How would you answer these questions?
In 1636, Harvard University was founded with the mission of teaching students that “the main end of your life and studies is to know God and Jesus Christ.” At the 350th anniversary celebration of Harvard, Larry Summers, the former president of Harvard, confessed, “Things divine have been central neither to my professional nor to my personal life.” Today, Harvard does something very different from its founding purpose. What happened? Mission drift. From the YMCA to the Quakers, mission drift is a very serious problem for Christians and churches.
If a compass bearing is altered by just a few degrees, it may not be obvious immediately, you may not even notice, but after a few days, weeks, months, even years, you can find yourself having drifted way, way off course – somewhere you don’t want to be.
That’s why we need to set our compass bearing on Christ when answering these questions. Particularly since some wrongly think a Christian is a ‘good person’ falling into the trap of defining faith by behaviour not belief. Others adopt a consumerist definition emphasising what they get from Christ; adoption, redemption, forgiveness, wisdom and understanding (as we learnt in the last series). Although of course partly true, this is a skewed, even selfish perspective, since, the word Christian originates from outsiders (non-Christians) using it as a reproach (Acts 11:26; 26:28; 1 Peter 4:16) in contempt towards the first Christians being like their founder Jesus Christ, who shamefully came on mission to suffer a criminal’s death for our salvation. To the Gentile (non-Jewish mind) the mission of God in the cross was “foolishness” but for the believer it should be our life’s focus.
The God we worship is a missionary God. He came on mission in the person of Jesus. He moved into our neighbourhood, leaving the glory of heaven for our sin-soaked world. He faced criticism, opposition and suffering as He lived on mission, proclaiming and demonstrating the kingdom of God, even sacrificing His life that many might enter in. This is what a Christian should be like. This is what a church should embody. A church’s true and authentic organising principle and purpose should be mission.
In Acts 1:1-11 Jesus makes this plain. “Be my witnesses” He says. ‘Testify to the truth about me with words, works and wonders. Proclaim and reveal the kingdom of God, just as I did, and do it locally, regionally and globally. This is why I am sending you the Holy Spirit, to give you power for mission.’ Only, the disciples seemed preoccupied with themselves, asking when the kingdom would be restored to them, when God was urging them to reveal the kingdom to others. Isn’t this what can happen in the church? We think and act like consumers instead of distributors but the favour God has given us is also for the people around us. It’s time we stopped aimlessly “looking into the sky” allowing ourselves to become distracted like these disciples, and drift off course. The Christian life isn’t actually about increasing the theological circumference of your brain but becoming more like Jesus, the Messianic missionary we’re meant to be following. Jesus said, “As the Father has sent me, I am sending you.” (John 20:21) You are a sent one. This is a core part of your Christian identity.

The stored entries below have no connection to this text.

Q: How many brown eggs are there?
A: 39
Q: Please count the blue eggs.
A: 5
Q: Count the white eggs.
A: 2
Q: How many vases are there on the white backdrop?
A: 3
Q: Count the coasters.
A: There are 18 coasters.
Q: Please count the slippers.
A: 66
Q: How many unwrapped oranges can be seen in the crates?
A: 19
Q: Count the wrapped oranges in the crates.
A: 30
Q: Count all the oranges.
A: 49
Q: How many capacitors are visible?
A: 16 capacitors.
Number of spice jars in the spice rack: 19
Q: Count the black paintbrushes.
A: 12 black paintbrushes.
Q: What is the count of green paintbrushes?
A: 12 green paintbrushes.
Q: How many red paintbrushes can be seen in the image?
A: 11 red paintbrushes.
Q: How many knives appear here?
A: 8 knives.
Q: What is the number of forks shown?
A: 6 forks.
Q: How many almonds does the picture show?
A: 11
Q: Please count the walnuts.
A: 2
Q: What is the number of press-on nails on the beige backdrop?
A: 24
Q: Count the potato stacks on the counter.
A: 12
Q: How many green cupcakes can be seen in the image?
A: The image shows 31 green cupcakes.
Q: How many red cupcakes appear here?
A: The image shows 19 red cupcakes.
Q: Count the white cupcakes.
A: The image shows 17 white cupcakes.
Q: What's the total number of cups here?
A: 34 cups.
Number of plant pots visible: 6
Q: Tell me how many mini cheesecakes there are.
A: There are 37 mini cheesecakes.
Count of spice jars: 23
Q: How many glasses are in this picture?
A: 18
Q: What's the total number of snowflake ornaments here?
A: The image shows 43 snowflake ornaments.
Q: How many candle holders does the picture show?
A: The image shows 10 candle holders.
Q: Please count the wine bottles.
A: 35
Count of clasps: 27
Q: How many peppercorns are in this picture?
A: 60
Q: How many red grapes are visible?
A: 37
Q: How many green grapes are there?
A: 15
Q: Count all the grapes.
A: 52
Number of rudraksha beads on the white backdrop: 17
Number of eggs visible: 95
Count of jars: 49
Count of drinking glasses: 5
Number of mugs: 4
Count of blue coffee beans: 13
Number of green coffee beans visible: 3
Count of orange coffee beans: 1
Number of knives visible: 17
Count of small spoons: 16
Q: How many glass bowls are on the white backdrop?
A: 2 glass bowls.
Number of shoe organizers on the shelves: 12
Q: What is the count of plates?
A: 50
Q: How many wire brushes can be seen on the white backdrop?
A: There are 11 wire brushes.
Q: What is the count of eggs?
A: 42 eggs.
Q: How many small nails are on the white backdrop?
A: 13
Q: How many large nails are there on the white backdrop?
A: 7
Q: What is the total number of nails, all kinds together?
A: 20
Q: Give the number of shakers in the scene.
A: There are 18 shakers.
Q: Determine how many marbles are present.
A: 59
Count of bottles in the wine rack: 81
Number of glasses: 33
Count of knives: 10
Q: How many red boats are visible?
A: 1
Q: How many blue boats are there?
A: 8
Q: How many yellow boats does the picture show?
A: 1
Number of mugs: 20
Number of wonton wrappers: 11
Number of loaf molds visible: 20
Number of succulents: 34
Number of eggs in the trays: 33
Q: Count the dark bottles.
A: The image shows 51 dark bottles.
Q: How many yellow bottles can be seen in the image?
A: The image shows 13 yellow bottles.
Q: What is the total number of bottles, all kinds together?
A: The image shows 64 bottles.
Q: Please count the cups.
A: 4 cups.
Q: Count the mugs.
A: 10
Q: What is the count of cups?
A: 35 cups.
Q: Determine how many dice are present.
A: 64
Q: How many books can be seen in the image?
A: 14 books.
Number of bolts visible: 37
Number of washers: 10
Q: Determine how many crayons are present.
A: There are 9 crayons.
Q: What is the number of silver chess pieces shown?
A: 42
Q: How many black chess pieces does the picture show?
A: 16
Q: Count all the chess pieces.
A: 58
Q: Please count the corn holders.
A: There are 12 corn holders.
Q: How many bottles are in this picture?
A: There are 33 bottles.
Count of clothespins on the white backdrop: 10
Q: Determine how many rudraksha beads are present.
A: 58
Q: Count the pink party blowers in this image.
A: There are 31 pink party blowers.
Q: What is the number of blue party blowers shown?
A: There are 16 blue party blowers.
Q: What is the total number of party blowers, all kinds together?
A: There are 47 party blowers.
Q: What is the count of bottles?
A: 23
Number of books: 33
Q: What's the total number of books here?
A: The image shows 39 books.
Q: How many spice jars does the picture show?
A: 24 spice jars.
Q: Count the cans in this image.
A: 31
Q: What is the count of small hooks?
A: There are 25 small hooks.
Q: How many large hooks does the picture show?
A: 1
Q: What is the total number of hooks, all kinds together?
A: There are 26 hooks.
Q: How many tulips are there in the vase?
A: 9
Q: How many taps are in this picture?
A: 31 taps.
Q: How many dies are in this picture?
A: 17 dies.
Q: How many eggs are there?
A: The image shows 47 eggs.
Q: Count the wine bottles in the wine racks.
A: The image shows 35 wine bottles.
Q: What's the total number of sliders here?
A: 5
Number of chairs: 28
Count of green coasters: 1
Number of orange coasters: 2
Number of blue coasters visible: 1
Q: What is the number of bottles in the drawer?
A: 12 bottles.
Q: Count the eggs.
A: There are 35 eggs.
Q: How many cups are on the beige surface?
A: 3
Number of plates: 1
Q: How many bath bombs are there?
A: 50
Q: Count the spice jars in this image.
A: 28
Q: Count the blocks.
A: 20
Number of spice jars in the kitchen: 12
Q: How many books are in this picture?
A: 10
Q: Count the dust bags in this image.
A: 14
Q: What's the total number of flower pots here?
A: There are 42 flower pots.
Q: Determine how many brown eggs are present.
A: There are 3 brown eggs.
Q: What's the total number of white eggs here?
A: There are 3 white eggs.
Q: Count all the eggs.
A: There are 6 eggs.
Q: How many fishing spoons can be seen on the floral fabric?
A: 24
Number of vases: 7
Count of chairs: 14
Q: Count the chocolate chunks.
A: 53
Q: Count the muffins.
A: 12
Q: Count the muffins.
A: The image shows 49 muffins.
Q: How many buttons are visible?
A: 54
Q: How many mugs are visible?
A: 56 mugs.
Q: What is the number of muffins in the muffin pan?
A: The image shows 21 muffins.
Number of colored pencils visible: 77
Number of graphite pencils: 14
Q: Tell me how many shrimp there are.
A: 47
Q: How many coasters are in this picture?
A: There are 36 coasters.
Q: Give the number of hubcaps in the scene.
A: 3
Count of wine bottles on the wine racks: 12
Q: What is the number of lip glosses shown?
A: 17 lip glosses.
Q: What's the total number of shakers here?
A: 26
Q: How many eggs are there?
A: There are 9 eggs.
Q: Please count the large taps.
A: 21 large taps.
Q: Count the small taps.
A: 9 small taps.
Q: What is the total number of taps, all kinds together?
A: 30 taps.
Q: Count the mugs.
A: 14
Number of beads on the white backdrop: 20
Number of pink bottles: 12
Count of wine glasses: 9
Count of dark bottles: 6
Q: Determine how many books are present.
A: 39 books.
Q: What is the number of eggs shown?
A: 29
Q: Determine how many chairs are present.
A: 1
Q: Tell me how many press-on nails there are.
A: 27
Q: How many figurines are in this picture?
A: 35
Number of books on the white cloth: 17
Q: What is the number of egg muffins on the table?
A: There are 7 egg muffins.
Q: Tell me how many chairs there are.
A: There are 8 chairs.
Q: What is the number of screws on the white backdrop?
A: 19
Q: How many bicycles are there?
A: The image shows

There have been times in our church’s history when attenders did little more than warm a pew. They came from far and wide for their ‘fix’ of good teaching but failed to play their part in our church’s mission. Today, we are called to “bring the kingdom of God to the heart of the nation”. The fullness of heaven filling earth. Kingdom words, works and wonders transforming London, the nation and the nations. This series, therefore, is designed to help us act out our faith; to put it into practice, to let the rubber hit the road, as we live out the missionary identity God has given us. The question is, will you play your part?